| Task objective |
The records that follow must be repeated exactly, minus the images.
-- -- --
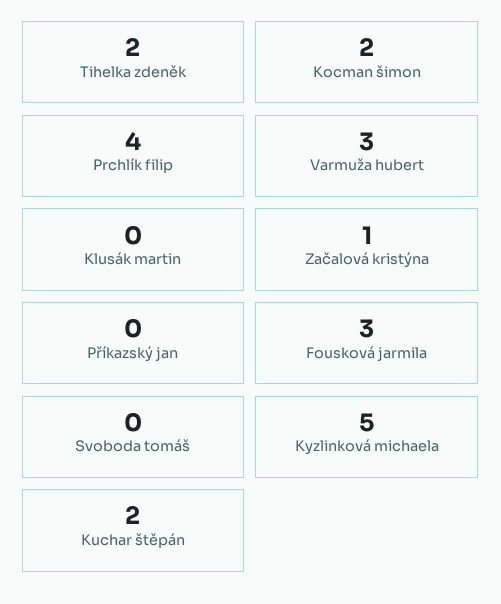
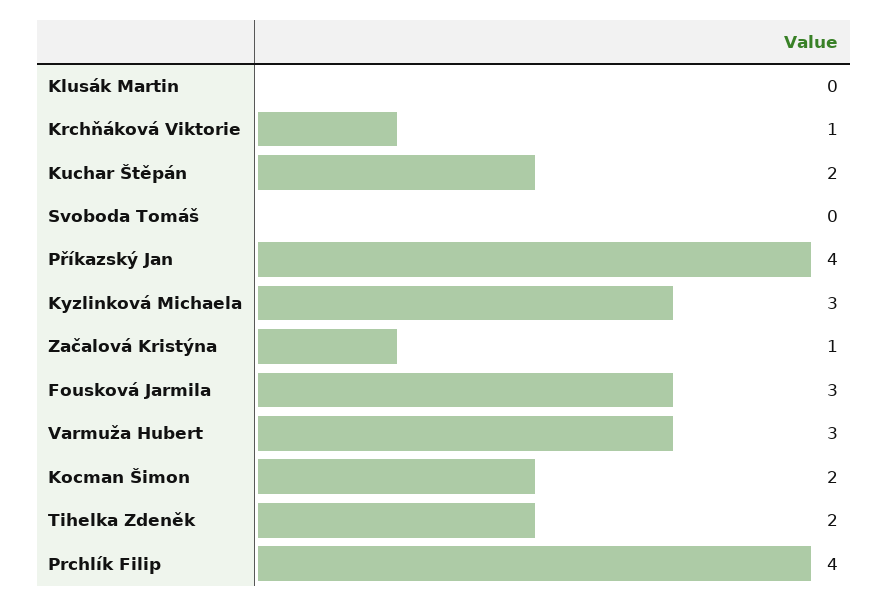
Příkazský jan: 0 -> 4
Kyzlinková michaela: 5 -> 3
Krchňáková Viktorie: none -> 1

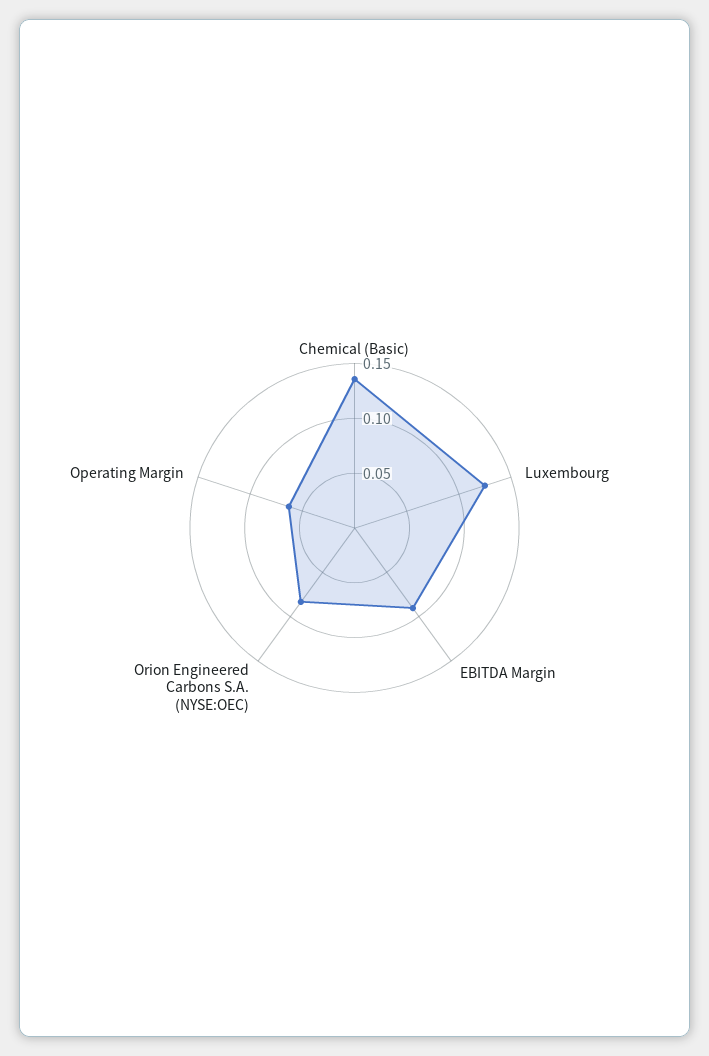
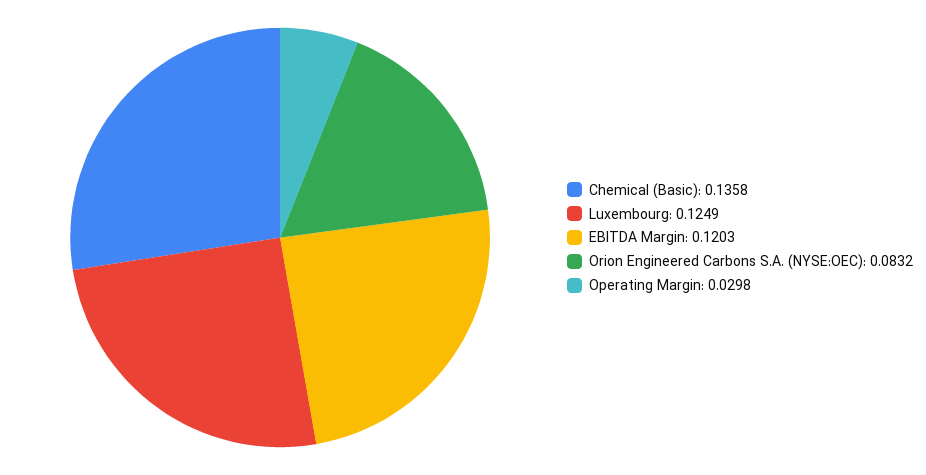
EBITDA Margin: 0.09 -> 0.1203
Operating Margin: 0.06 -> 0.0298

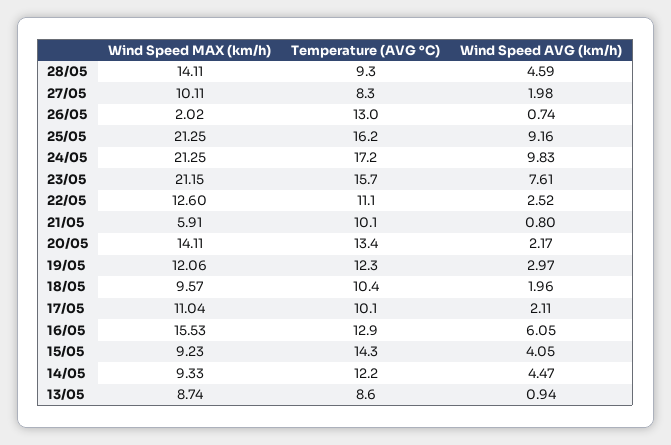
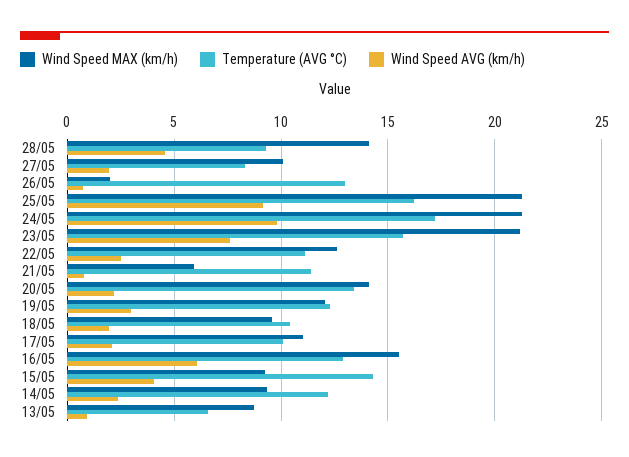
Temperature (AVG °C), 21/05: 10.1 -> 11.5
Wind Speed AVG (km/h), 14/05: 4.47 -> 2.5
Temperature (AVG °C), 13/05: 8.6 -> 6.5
-- -- --
| Written reply |
Příkazský jan: 0 -> 4
Kyzlinková michaela: 5 -> 3
Krchňáková Viktorie: none -> 1

EBITDA Margin: 0.09 -> 0.1203
Operating Margin: 0.06 -> 0.0298

Temperature (AVG °C), 21/05: 10.1 -> 11.5
Wind Speed AVG (km/h), 14/05: 4.47 -> 2.5
Temperature (AVG °C), 13/05: 8.6 -> 6.5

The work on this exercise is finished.